Gather every line from the listing below that contains the word "series".

# GIVEN RECORDS:
──────────────────────────────
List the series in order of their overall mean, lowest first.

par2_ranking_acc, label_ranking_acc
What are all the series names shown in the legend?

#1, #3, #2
──────────────────────────────
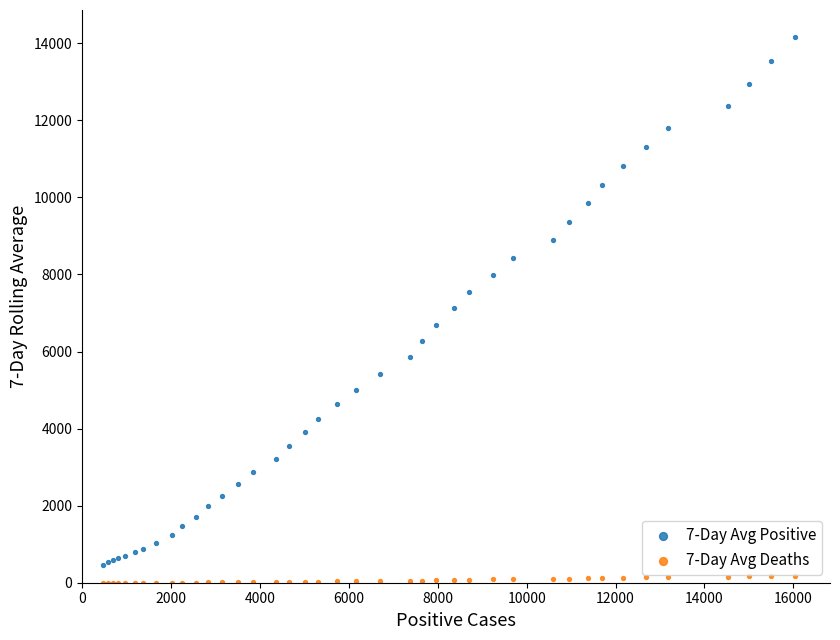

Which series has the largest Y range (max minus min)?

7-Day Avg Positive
──────────────────────────────
# REPLY:
List the series in order of their overall mean, lowest first.
What are all the series names shown in the legend?
Which series has the largest Y range (max minus min)?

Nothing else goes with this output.